6. U.S. Government Restricted Rights Notice. The Computer Software is delivered as Commercial Computer Software as defined in DFARS 48 CFR 252.227-7014. All Computer Software and Computer Software Documentation acquired by or for the U.S. Government is provided with Restricted Rights. Use, duplication or disclosure by the U.S. Government is subject to the restrictions described in FAR 48 CFR 52.227-14 or DFARS 48 CFR 252.227-7014, as applicable. Technical Data acquired by or for the U.S. Government, if any, is provided with Limited Rights. Use, duplication or disclosure by the U.S. Government is subject to the restrictions described in FAR 48 CFR 52.227-14 or DFARS 48 CFR 252.227-7013, as applicable.

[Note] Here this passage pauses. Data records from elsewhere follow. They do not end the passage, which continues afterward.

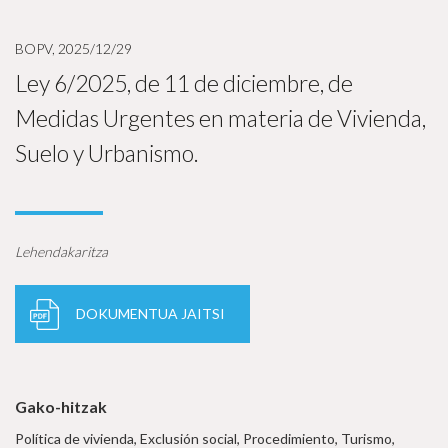
BOPV, 2025/12/29
Ley 6/2025, de 11 de diciembre, de
Medidas Urgentes en materia de Vivienda,
Suelo y Urbanismo.
Lehendakaritza
DOKUMENTUA JAITSI
Gako-hitzak
Política de vivienda, Exclusión social, Procedimiento, Turismo,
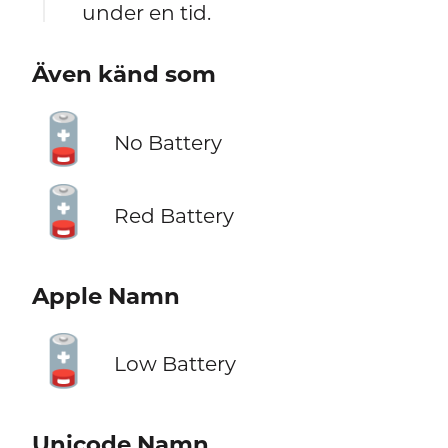
under en tid.
Även känd som
🪫
No Battery
🪫
Red Battery
Apple Namn
🪫
Low Battery
Unicode Namn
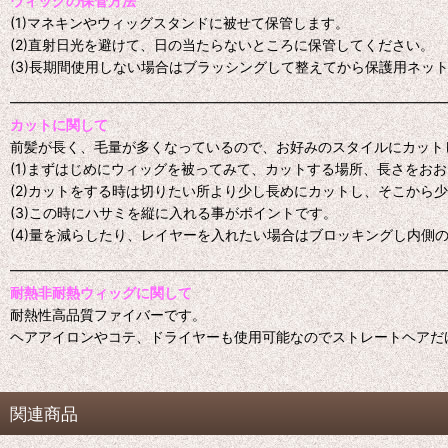
ウィッグの保管方法
(1)マネキンやウィッグスタンドに被せて保管します。
(2)直射日光を避けて、日の当たらないところに保管してください。
(3)長期間使用しない場合はブラッシングして整えてから保護用ネッ
━━━━━━━━━━━━━━━━━━━━━━━━━━━━━━━
カットに関して
前髪が長く、毛量が多くなっているので、お好みのスタイルにカット
(1)まずはじめにウィッグを被ってみて、カットする場所、長さをお
(2)カットをする時は切りたい所より少し長めにカットし、そこから
(3)この時にハサミを縦に入れる事がポイントです。
(4)量を減らしたり、レイヤーを入れたい場合はブロッキングし内側
━━━━━━━━━━━━━━━━━━━━━━━━━━━━━━━
耐熱非耐熱ウィッグに関して
耐熱性高品質ファイバーです。
ヘアアイロンやコテ、ドライヤーも使用可能なのでストレートヘアだ
関連商品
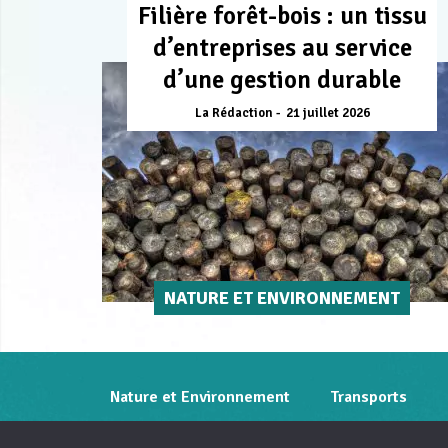
Filière forêt-bois : un tissu
d’entreprises au service
d’une gestion durable
La Rédaction
21 juillet 2026
NATURE ET ENVIRONNEMENT
Nature et Environnement
Transports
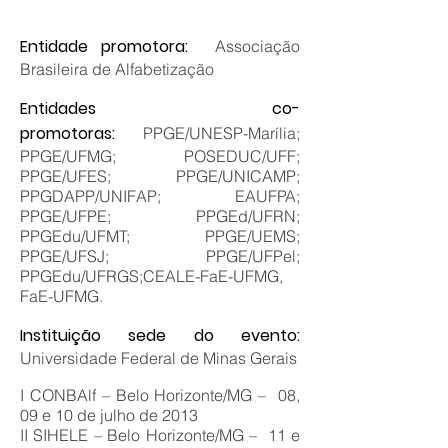
Entidade promotora:
Associação
Brasileira de Alfabetização
Entidades co-
promotoras:
PPGE/UNESP-Marília;
PPGE/UFMG; POSEDUC/UFF;
PPGE/UFES; PPGE/UNICAMP;
PPGDAPP/UNIFAP; EAUFPA;
PPGE/UFPE; PPGEd/UFRN;
PPGEdu/UFMT; PPGE/UEMS;
PPGE/UFSJ; PPGE/UFPel;
PPGEdu/UFRGS;CEALE-FaE-UFMG,
FaE-UFMG.
Instituição sede do evento:
Universidade Federal de Minas Gerais
I CONBAlf – Belo Horizonte/MG – 08,
09 e 10 de julho de 2013
II SIHELE – Belo Horizonte/MG – 11 e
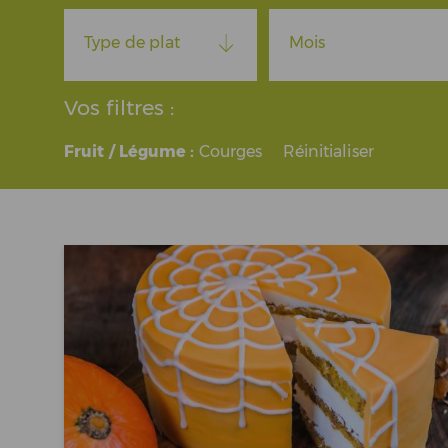
Type de plat
Mois
Vos filtres :
Fruit / Légume :
Courges
Réinitialiser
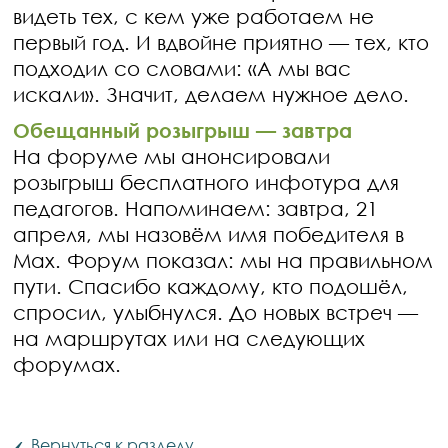
видеть тех, с кем уже работаем не
первый год. И вдвойне приятно — тех, кто
подходил со словами: «А мы вас
искали». Значит, делаем нужное дело.
Обещанный розыгрыш — завтра
На форуме мы анонсировали
розыгрыш бесплатного инфотура для
педагогов. Напоминаем: завтра, 21
апреля, мы назовём имя победителя в
Max. Форум показал: мы на правильном
пути. Спасибо каждому, кто подошёл,
спросил, улыбнулся. До новых встреч —
на маршрутах или на следующих
форумах.
‹
Вернуться к разделу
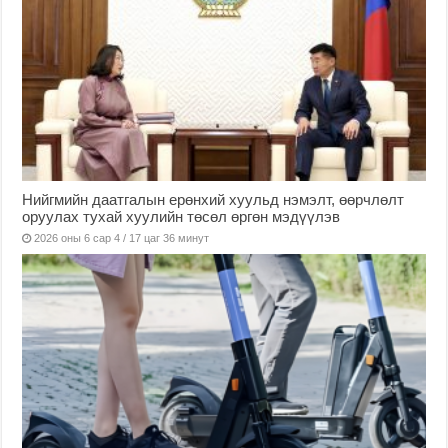
Нийгмийн даатгалын ерөнхий хуульд нэмэлт, өөрчлөлт
оруулах тухай хуулийн төсөл өргөн мэдүүлэв
2026 оны 6 сар 4 / 17 цаг 36 минут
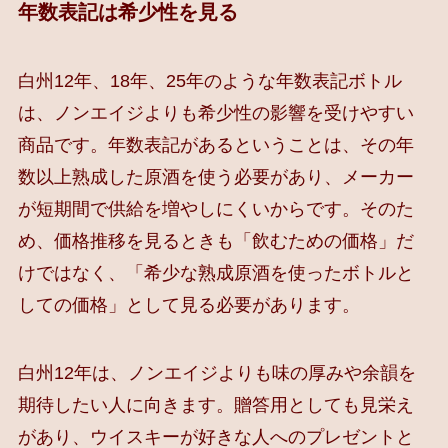
年数表記は希少性を見る
白州12年、18年、25年のような年数表記ボトル
は、ノンエイジよりも希少性の影響を受けやすい
商品です。年数表記があるということは、その年
数以上熟成した原酒を使う必要があり、メーカー
が短期間で供給を増やしにくいからです。そのた
め、価格推移を見るときも「飲むための価格」だ
けではなく、「希少な熟成原酒を使ったボトルと
しての価格」として見る必要があります。
白州12年は、ノンエイジよりも味の厚みや余韻を
期待したい人に向きます。贈答用としても見栄え
があり、ウイスキーが好きな人へのプレゼントと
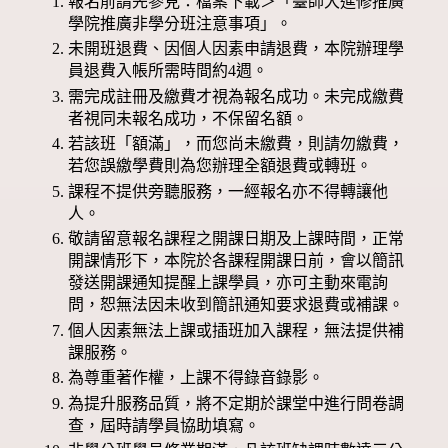
報名前請先參見：檔案下載＞「臺師大進修推廣
學院推廣非學分班注意事項」。
未開班退費、因個人因素申請退費，本院辦理學
員退費入帳所需時間約4週。
需完成註冊及繳費才視為報名成功。未完成繳費
者視同未報名成功，不保留名額。
若該班「額滿」，而您尚未繳費，則請勿繳費，
若您誤繳學費則為您辦理全額退費或轉班。
課程不提供旁聽服務，一經報名亦不得轉讓他
人。
敬請留意報名課程之開課日期及上課時間，正常
開課情形下，本院於各課程開課日前，會以簡訊
發送開課通知提醒上課學員，亦可主動來電詢
問，恕無法因未收到簡訊通知要求退費或補課。
個人因素無法上課或插班加入課程，無法提供補
課服務。
為尊重著作權，上課不得錄音錄影。
為提升服務品質，將不定期於課堂中進行問卷調
查，屆時請學員協助填寫。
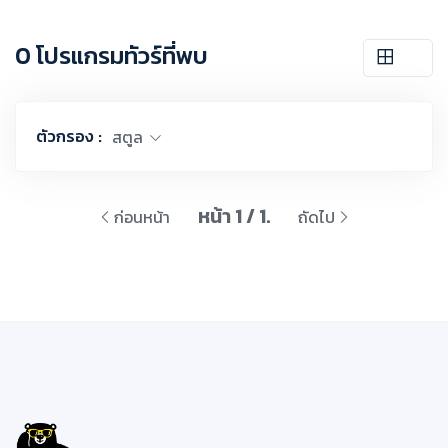
0 โปรแกรมทัวร์ที่พบ
ตัวกรอง :
สตูล
หน้า 1 / 1.
ก่อนหน้า
ถัดไป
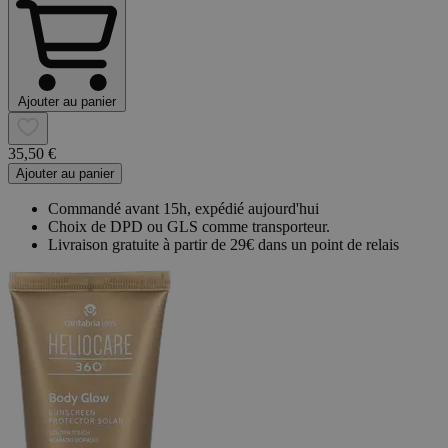
Ajouter au panier
35,50 €
Ajouter au panier
Commandé avant 15h, expédié aujourd'hui
Choix de DPD ou GLS comme transporteur.
Livraison gratuite à partir de 29€ dans un point de relais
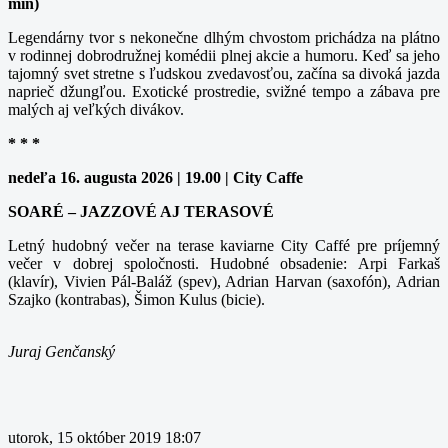
min)
Legendárny tvor s nekonečne dlhým chvostom prichádza na plátno
v rodinnej dobrodružnej komédii plnej akcie a humoru. Keď sa jeho
tajomný svet stretne s ľudskou zvedavosťou, začína sa divoká jazda
naprieč džungľou. Exotické prostredie, svižné tempo a zábava pre
malých aj veľkých divákov.
* * *
nedeľa 16. augusta 2026 | 19.00 | City Caffe
SOARÉ – JAZZOVÉ AJ TERASOVÉ
Letný hudobný večer na terase kaviarne City Caffé pre príjemný
večer v dobrej spoločnosti. Hudobné obsadenie: Arpi Farkaš
(klavír), Vivien Pál-Baláž (spev), Adrian Harvan (saxofón), Adrian
Szajko (kontrabas), Šimon Kulus (bicie).
Juraj Genčanský
utorok, 15 október 2019 18:07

7. Professional Responsibility.
8. Disclaimer of Warranty. GeoDigm PROVIDES THE SOFTWARE, ACCESS TO GEODIGM COMPUTER SYSTEMS, AND ALL EMODELso th DENTAL MODELS TO YOU AS IS AND WITHOUT WARRANTY OF ANY KIND, EXPRESS, STATUTORY, IMPLIED OR OTHERWISE, INCLUDING WITHOUT LIMITATION ANY WARRANTY OF MERCHANTABILITY, FITNESS FOR A PARTICULAR PURPOSE OR NON-INFRINGEMENT. NO ORAL OR WRITTEN INFORMATION OR ADVICE GIVEN TO YOU BY ANY GeoDigm EMPLOYEE, REPRESENTATIVE OR DISTRIBUTOR WILL CREATE A WARRANTY FOR THE SOFTWARE, AND YOU MAY NOT RELY ON ANY SUCH INFORMATION OR ADVICE.
9. Limitation of Liability. GeoDigm will HAVE NO LIABILITY FOR ANY LOSS OR DAMAGE ARISING OUT OF OR RELATING TO THE SOFTWARE, GEODIGM EMODEL DENTAL MODELS OR GEODIGM COMPUTER SYSTEMS, OR THEIR USE, OR ANY OTHER PERFORMANCE UNDER OR PURSUANT TO THIS LICENSE AGREEMENT (INCLUDING LIABILITY FOR NEGLIGENCE) EXCEPT FOR THE GROSS NEGLIGENCE OR WILLFUL MISCONDUCT OF GeoDigm. IN NO EVENT WILL GeoDigm OR ITS LICENSORS BE LIABLE TO YOU FOR ANY SPECIAL, CONSEQUENTIAL, INCIDENTAL OR INDIRECT DAMAGES OF ANY KIND (INCLUDING WITHOUT LIMITATION ALL DAMAGES ARISING FROM LOSS OF DATA, PROFITS OR GOODWILL), WHETHER OR NOT GeoDigm HAS BEEN ADVISED OF THE POSSIBILITY OF SUCH LOSS. THESE LIMITATIONS WILL APPLY NOTWITHSTANDING THE FAILURE OF ESSENTIAL PURPOSE OF ANY LIMITED REMEDY.
10. General. A successor in interest by merger, by operation of law, assignment, purchase or otherwise of the business of GeoDigm will acquire all interest of GeoDigm hereunder. No failure by either party to take any action or assert any right hereunder will be deemed to be a waiver of such right in the event of the continuation or repetition of the circumstances giving rise to such right. No modification of this License Agreement will be binding on either party unless it is in writing and signed by both parties. Any dispute, claim or controversy arising out of or relating to this License Agreement will be finally settled under the Commercial Arbitration Rules of the American Arbitration Association by a panel of three (3) arbitrators appointed in accordance with said Rules. The place of arbitration will be Minneapolis, Minnesota, U.S.A. The arbitration will be conducted in the English language. This License Agreement will be governed by and interpreted in accordance with the laws of the State of Minnesota, U.S.A., excluding the United Nations Convention on Contracts for the International Sale of Goods.